* **TASK STATEMENT**
Copy each line of the records below that mentions the word "Chopin".

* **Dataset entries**

#####

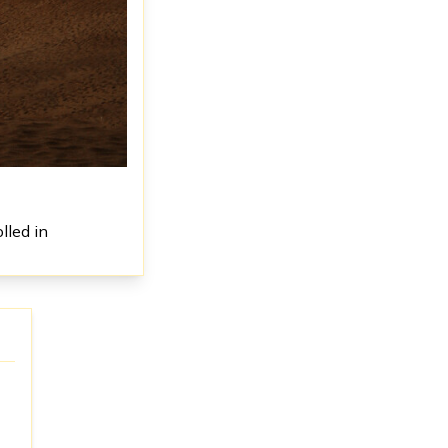
lled in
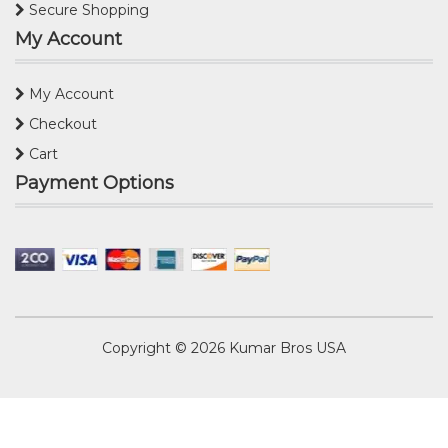
Secure Shopping
My Account
My Account
Checkout
Cart
Payment Options
Copyright © 2026
Kumar Bros USA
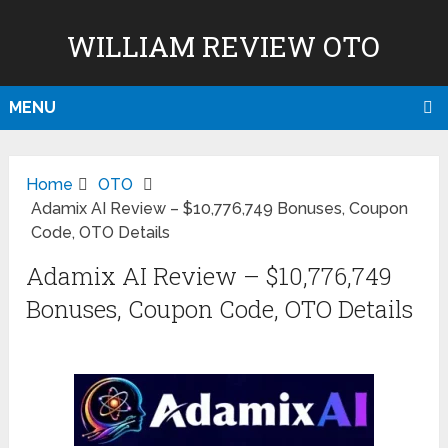
WILLIAM REVIEW OTO
MENU
Home
OTO
Adamix AI Review – $10,776,749 Bonuses, Coupon
Code, OTO Details
Adamix AI Review – $10,776,749
Bonuses, Coupon Code, OTO Details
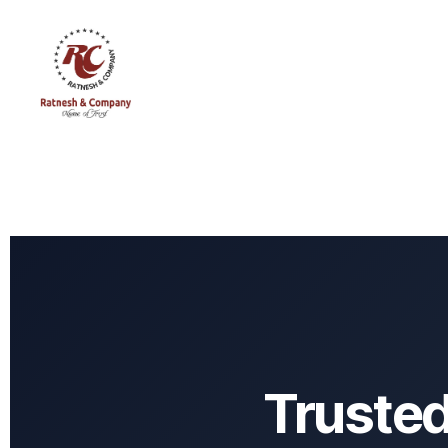
Truste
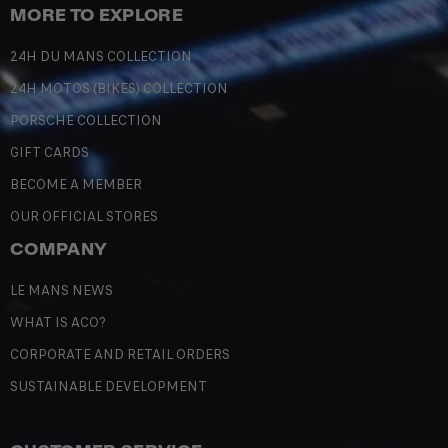
MORE TO EXPLORE
24H DU MANS COLLECTION
24H MOTOS (BIKES) COLLECTION
PORSCHE COLLECTION
GIFT CARDS
BECOME A MEMBER
OUR OFFICIAL STORES
COMPANY
LE MANS NEWS
WHAT IS ACO?
CORPORATE AND RETAIL ORDERS
SUSTAINABLE DEVELOPMENT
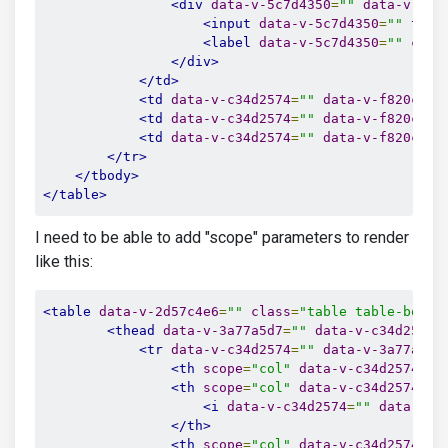
<div
data-v-5c7d4350
=
""
data-v-c34
<input
data-v-5c7d4350
=
""
type
<label
data-v-5c7d4350
=
""
clas
</div>
</td>
<td
data-v-c34d2574
=
""
data-v-f820cad8
<td
data-v-c34d2574
=
""
data-v-f820cad8
<td
data-v-c34d2574
=
""
data-v-f820cad8
</tr>
</tbody>
</table>
I need to be able to add "scope" parameters to render
like this:
<table
data-v-2d57c4e6
=
""
class
=
"table table-borde
<thead
data-v-3a77a5d7
=
""
data-v-c34d2574
=
<tr
data-v-c34d2574
=
""
data-v-3a77a5d7
<th
scope
=
"col"
data-v-c34d2574
=
""
<th
scope
=
"col"
data-v-c34d2574
=
""
<i
data-v-c34d2574
=
""
data-v-3
</th>
<th
scope
=
"col"
data-v-c34d2574
=
""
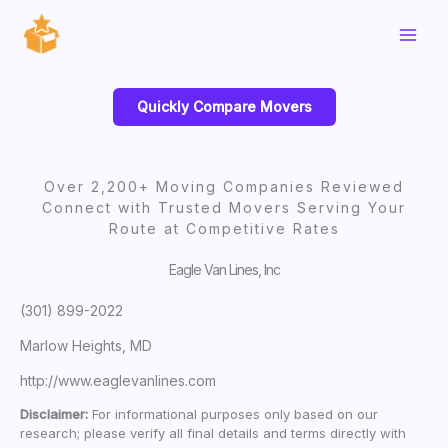
Skip
to
content
Quickly Compare Movers
Over 2,200+ Moving Companies Reviewed
Connect with Trusted Movers Serving Your
Route at Competitive Rates
Eagle Van Lines, Inc
(301) 899-2022
Marlow Heights, MD
http://www.eaglevanlines.com
Disclaimer:
For informational purposes only based on our
research; please verify all final details and terms directly with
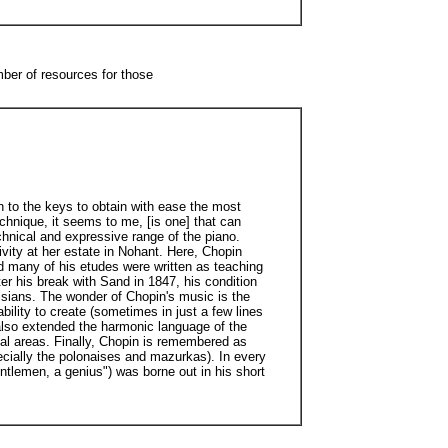
mber of resources for those
on to the keys to obtain with ease the most
echnique, it seems to me, [is one] that can
chnical and expressive range of the piano.
ivity at her estate in Nohant. Here, Chopin
nd many of his etudes were written as teaching
ter his break with Sand in 1847, his condition
isians. The wonder of Chopin's music is the
ility to create (sometimes in just a few lines
 also extended the harmonic language of the
onal areas. Finally, Chopin is remembered as
ecially the polonaises and mazurkas). In every
ntlemen, a genius") was borne out in his short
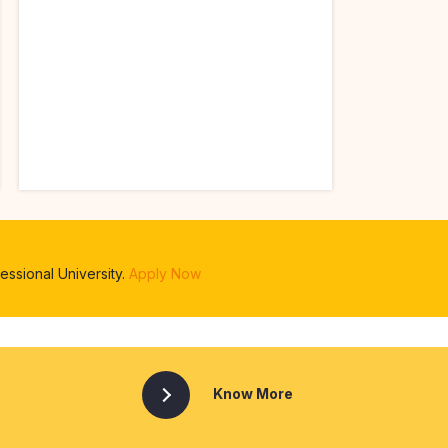
ssional University.
Apply Now
Know More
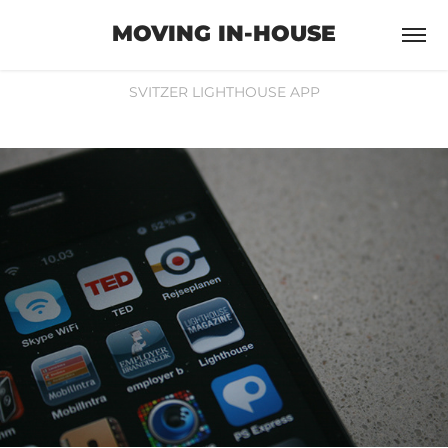
MOVING IN-HOUSE
SVITZER LIGHTHOUSE APP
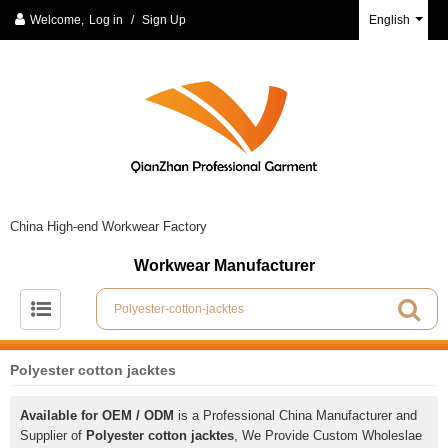
Welcome,
Log in
/
Sign Up
English
China High-end Workwear Factory
Workwear Manufacturer
Polyester cotton jacktes
Available for OEM / ODM
is a Professional China Manufacturer and
Supplier of
Polyester cotton jacktes
, We Provide Custom Wholeslae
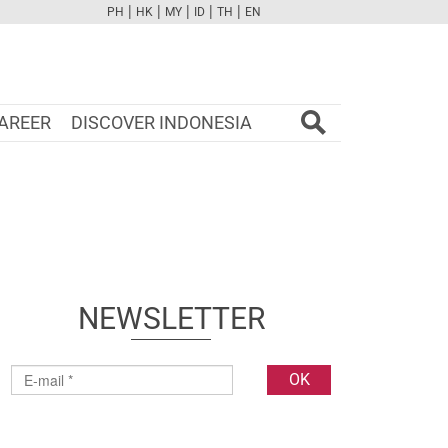
|
|
|
|
|
PH
HK
MY
ID
TH
EN
FB
TW
CAM
PINT
YOUTUBE
AREER
DISCOVER INDONESIA
NEWSLETTER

#####

* **EXERCISE OUTPUT**
ivity at her estate in Nohant. Here, Chopin
isians. The wonder of Chopin's music is the
onal areas. Finally, Chopin is remembered as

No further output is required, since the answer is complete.